What is Faith? What is Theology?
June 26, 2008
Theology is thoughtful faith. Faith and theology are inseparable. Theology is an inquiry into faith. The classical definition of theology is “faith seeking understanding”(St. Anselm: fides quaerns intellectum). Augustine also points to the integral relation of faith and theology, when he said: “I believe in order that I may understand.” Do you understand what you read? is a classical raised by an early evangelist to a pagan seeker (Acts 8:26ff). Prophet Isaiah laments over people who do not understand, who do not care to understand. Gospel writers say that Jesus also endorsed the prophet’s concern (Mark 4:12ff). The Deuteronomic Creed, Shema, exhorts people: Love your God with your whole heart, mind and spirit (Deut: 4:6). Understanding is the capacity of mind to comprehend. Theology is understanding what is believed. Without theology faith turns out to be fideism, an ideology without the possibility of correcting it. As Edward Schillebeeckx noted, Christian faith “causes us to think.” Faith keeps on seeking and asking, thus moves out of ideological blindness to responsible freedom. Human life ceases to be human when we no longer have the courage to ask questions that are necessary “to keep human life human” (Paul Lehmann in Ethics in a Christian Context). Without faith theology loses its cutting edge, its focus, its subject.
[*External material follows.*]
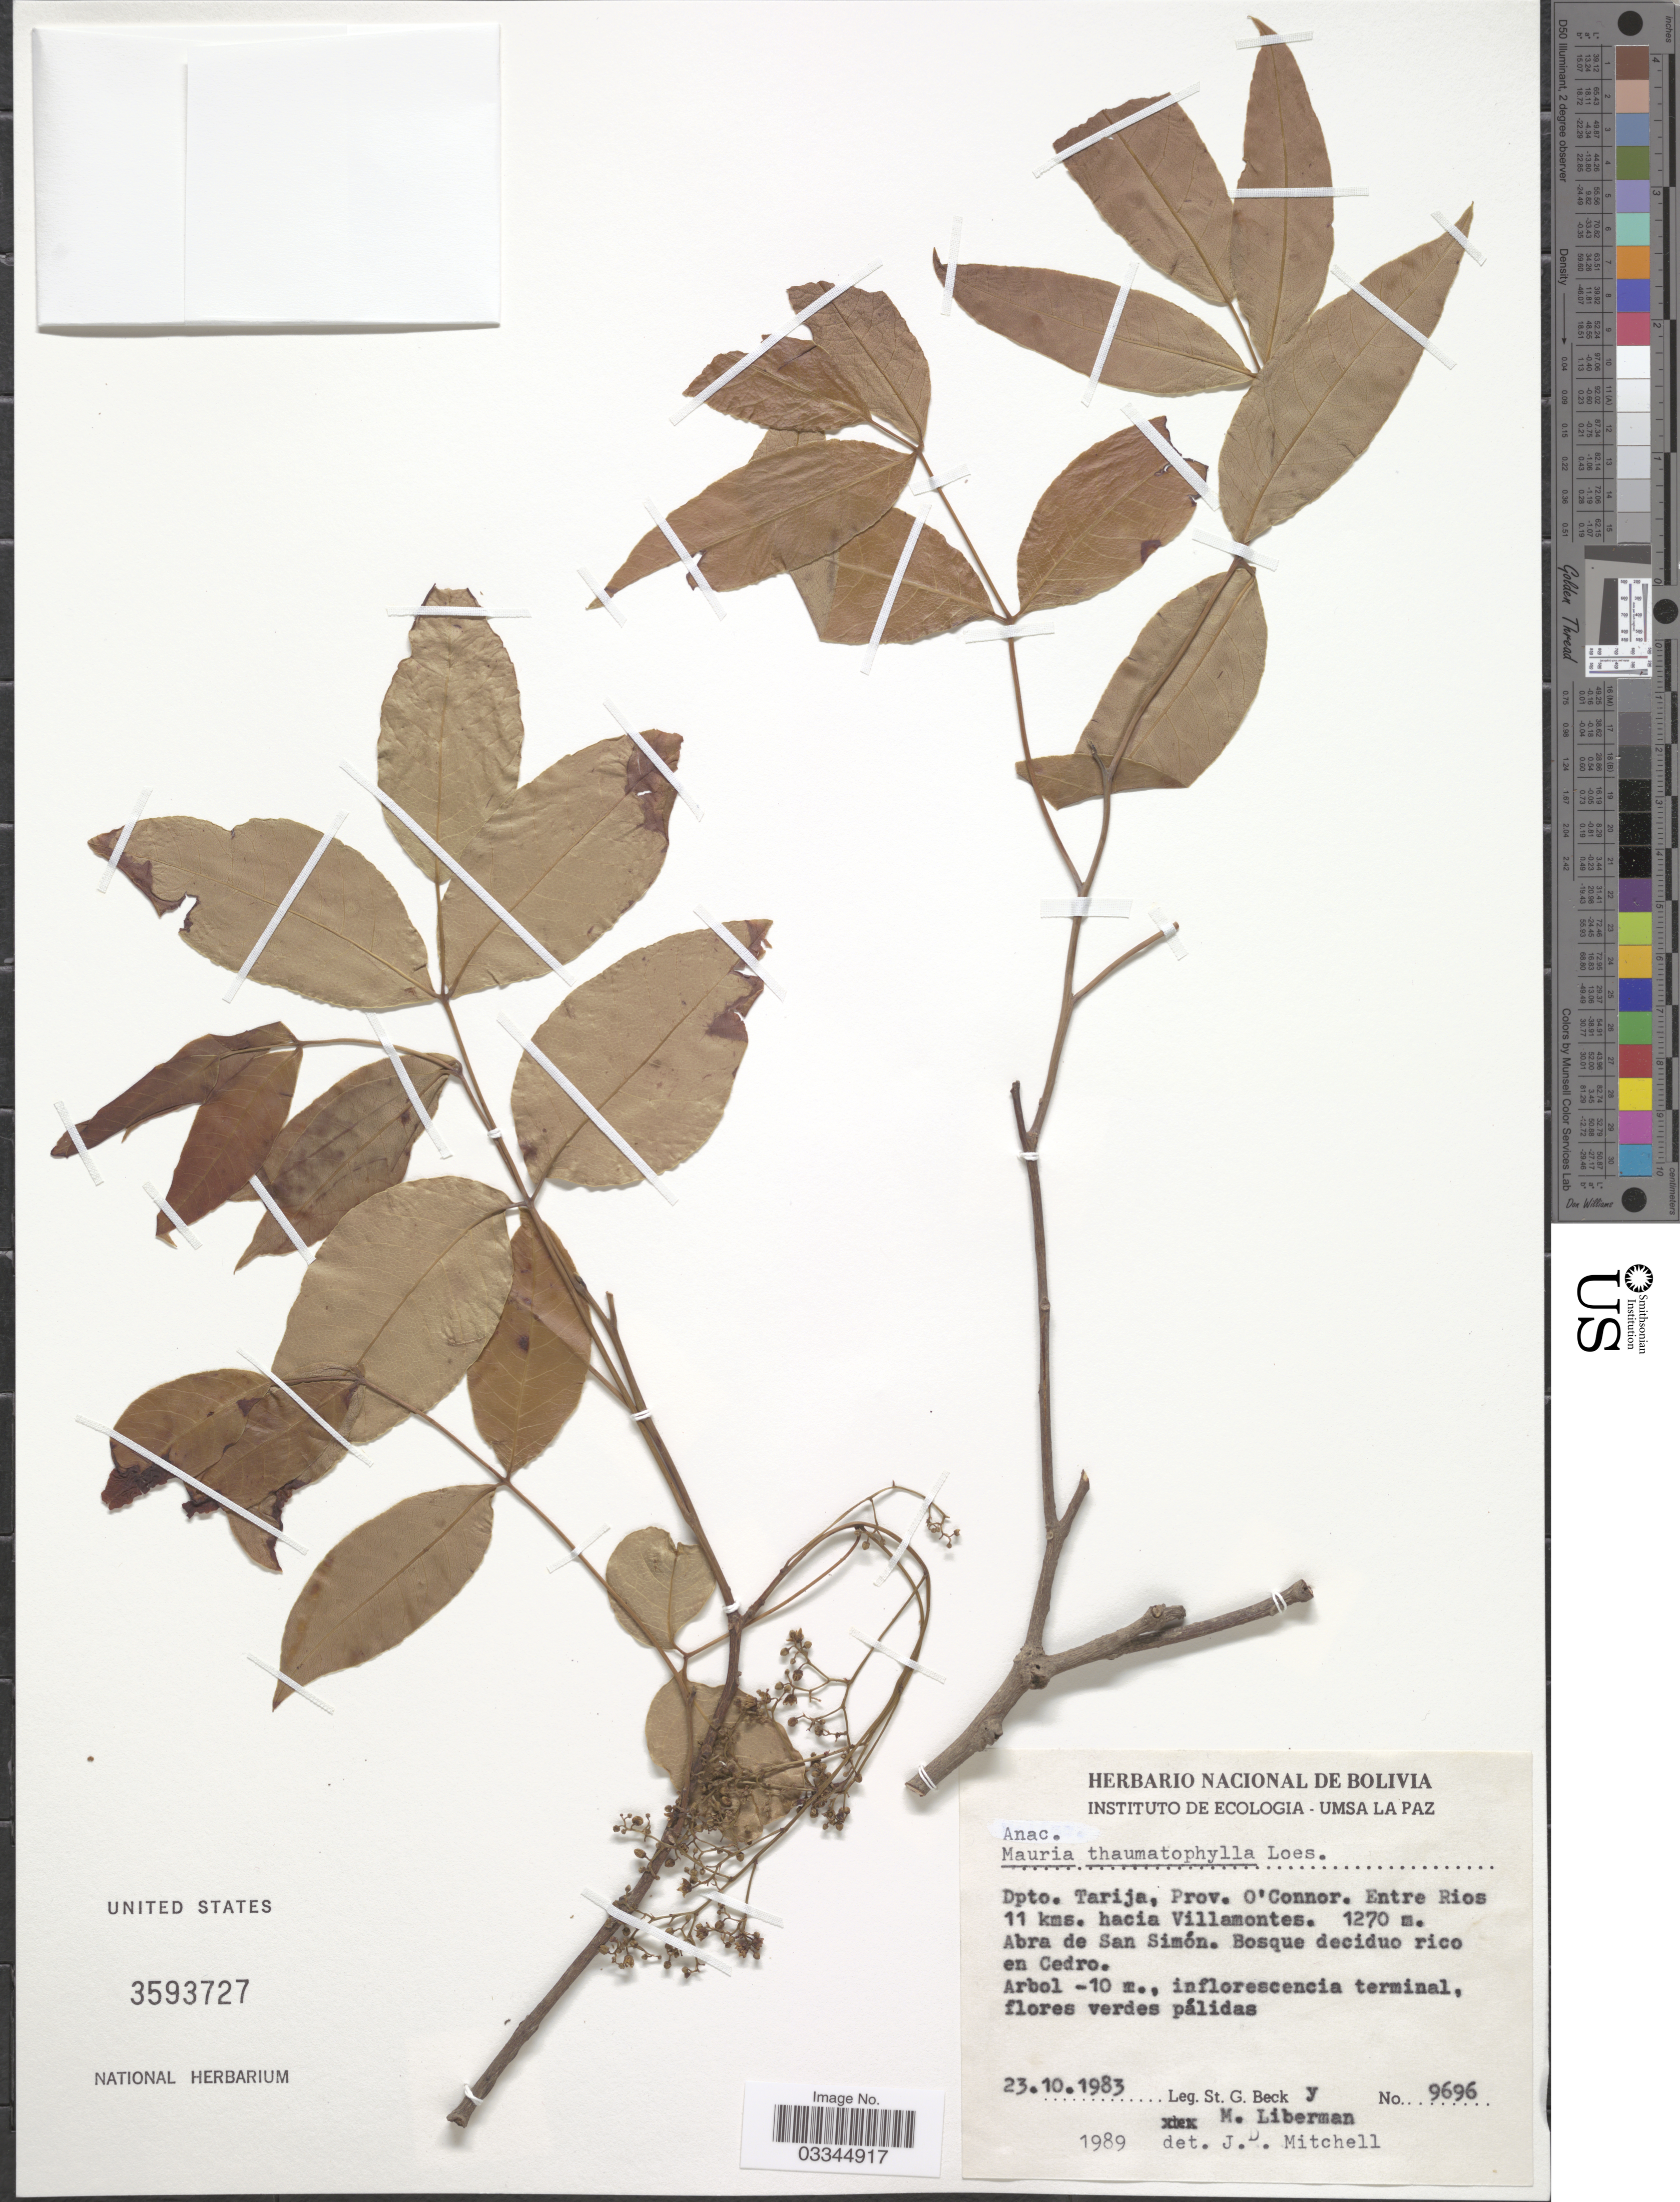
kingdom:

The starting point of faith is not Cartesian self-consciousness (Des Cartes,” Cogito ergo sum,” I think, therefore, I am) but the awareness of the reality of God ( “God is, therefore, we are,” Daniel Migliore, Faith seeking Understang, 5). For Karl Barth: “Theology means taking rational trouble over the mystery…. If we are unwilling to take the trouble neither shall we know what we mean when we say that we are dealing with the mystery of God: (Church Dogmatics , 1/1:483, Cited by Migliore, p.8).